**Passage à examiner**
......

Une autre loi d’évolution, c’est qu’une élite progressiste à un moment déterminé, peut radicalement changer ce qui paralyse l’essentiel de la langue, à condition que ce changement soit en accord avec la culture moderne, le progrès, et bien entendu l’originalité de la langue en question.
De l’Afrique à l’Asie
« Loin de nous l’immense Asie prend conscience de ces réalités, et son effort va être aussi grand que, jusqu’ici, son sommeil. Après la Turquie. Voilà que l’Indonésie et le Viêt-Nam, dans le feu d’une évolution où tout est à organiser, ont décidé de reléguer les signes de l’alphabet ancestral, pour adopter l’alphabet latin.
En Indonésie, au Viêt-Nam, comme dans la République Turque – on sait que jusqu’ici indonésien et turcs employaient l’alphabet arabe – il ne s’agit nullement d’une levée de boucliers contre la religion, ou les traditions populaires. Catholiques et bouddhistes vietnamiens sont d’accort sur ce point. »
– Mais pour les Arabes, comment se présente cette évolution ?
– Plus près de nous, le chaînon d’États qui s’étend de Baghdâd à Rabat, constitué surtout par les peuples arabes, s’agite. Les parades féodales du Caire, de l’Amman de Tunis, d’Alexandrie ou d’Alger ne peuvent étouffer la voix douloureuse, mais déjà distincte, des intellectuels progressistes. Cette voix dit : « Résurrection de la langue arabe ! ».

......

**Consigne de travail**
Dites si chacune des affirmations suivantes s’accorde avec le passage à examiner ci-dessus, en répondant par oui ou par non et en citant les mots décisifs du passage. 1. L’Indonésie et le Viêt-Nam ont choisi d’adopter l’alphabet latin. 2. En Indonésie et au Viêt-Nam, le changement d’alphabet constitue une révolte contre la religion. 3. Les parades féodales parviennent à faire taire les intellectuels progressistes.

**Données fournies**

......

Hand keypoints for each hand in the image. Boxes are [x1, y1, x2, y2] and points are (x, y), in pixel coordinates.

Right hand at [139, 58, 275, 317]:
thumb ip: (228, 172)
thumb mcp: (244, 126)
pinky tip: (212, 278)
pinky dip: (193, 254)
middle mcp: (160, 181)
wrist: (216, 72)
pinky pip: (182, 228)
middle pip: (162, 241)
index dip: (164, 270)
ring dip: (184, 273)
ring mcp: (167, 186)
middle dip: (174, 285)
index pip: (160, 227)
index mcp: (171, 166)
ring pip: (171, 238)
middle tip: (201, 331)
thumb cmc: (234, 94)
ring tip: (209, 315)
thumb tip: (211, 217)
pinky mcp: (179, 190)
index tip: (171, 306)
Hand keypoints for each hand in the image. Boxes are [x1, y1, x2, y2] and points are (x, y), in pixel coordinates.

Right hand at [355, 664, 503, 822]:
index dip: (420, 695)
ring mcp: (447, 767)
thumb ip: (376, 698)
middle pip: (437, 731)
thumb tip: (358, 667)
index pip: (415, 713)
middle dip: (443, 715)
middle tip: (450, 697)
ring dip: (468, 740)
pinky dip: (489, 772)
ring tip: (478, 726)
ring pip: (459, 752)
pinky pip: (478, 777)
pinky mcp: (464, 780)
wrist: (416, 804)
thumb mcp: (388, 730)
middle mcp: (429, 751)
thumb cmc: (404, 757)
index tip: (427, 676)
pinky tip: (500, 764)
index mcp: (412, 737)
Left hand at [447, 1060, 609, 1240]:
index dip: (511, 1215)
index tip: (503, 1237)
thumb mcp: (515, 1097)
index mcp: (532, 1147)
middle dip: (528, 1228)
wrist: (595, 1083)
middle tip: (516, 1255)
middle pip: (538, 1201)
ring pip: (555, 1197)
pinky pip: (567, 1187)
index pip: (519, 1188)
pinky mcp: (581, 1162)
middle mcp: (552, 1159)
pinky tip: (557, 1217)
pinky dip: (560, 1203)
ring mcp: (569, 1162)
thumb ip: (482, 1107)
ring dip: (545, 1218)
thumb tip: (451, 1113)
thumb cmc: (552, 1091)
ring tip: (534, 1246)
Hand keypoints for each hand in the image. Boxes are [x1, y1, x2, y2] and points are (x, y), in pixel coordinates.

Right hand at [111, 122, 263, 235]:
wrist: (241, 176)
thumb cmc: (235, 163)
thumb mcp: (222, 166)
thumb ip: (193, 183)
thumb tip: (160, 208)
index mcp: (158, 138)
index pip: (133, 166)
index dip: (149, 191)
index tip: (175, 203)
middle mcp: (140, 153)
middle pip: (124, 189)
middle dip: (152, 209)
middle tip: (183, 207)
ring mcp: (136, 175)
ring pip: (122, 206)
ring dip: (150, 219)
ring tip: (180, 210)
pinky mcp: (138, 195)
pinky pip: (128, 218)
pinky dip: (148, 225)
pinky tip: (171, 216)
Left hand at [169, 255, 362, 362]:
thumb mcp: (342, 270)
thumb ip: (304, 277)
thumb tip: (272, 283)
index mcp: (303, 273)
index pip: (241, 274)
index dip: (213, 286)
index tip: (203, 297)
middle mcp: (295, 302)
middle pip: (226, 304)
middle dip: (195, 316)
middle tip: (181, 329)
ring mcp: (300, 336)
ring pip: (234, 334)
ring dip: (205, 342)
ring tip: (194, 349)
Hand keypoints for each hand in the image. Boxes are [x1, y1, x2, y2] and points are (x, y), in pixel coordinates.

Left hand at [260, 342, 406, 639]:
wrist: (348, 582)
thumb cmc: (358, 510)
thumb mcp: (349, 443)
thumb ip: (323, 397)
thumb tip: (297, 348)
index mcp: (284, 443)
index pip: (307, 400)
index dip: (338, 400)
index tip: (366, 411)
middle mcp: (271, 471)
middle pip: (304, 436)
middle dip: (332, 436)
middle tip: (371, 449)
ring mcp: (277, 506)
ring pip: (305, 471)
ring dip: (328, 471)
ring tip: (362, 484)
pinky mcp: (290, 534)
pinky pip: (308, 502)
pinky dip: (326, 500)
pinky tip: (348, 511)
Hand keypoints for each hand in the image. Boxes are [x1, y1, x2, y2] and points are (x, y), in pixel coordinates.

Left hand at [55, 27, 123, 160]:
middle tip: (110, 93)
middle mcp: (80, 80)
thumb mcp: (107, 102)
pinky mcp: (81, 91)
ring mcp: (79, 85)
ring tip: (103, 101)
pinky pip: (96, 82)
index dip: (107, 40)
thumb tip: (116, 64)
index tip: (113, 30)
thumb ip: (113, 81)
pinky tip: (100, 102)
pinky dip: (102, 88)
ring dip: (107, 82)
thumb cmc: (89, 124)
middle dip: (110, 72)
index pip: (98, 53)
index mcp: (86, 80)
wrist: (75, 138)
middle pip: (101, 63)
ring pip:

......

**Réponse attendue**
1. Oui : « ont décidé de reléguer les signes de l’alphabet ancestral, pour adopter l’alphabet latin ».
2. Non : « il ne s’agit nullement d’une levée de boucliers contre la religion, ou les traditions populaires ».
3. Non : « ne peuvent étouffer la voix douloureuse, mais déjà distincte, des intellectuels progressistes ».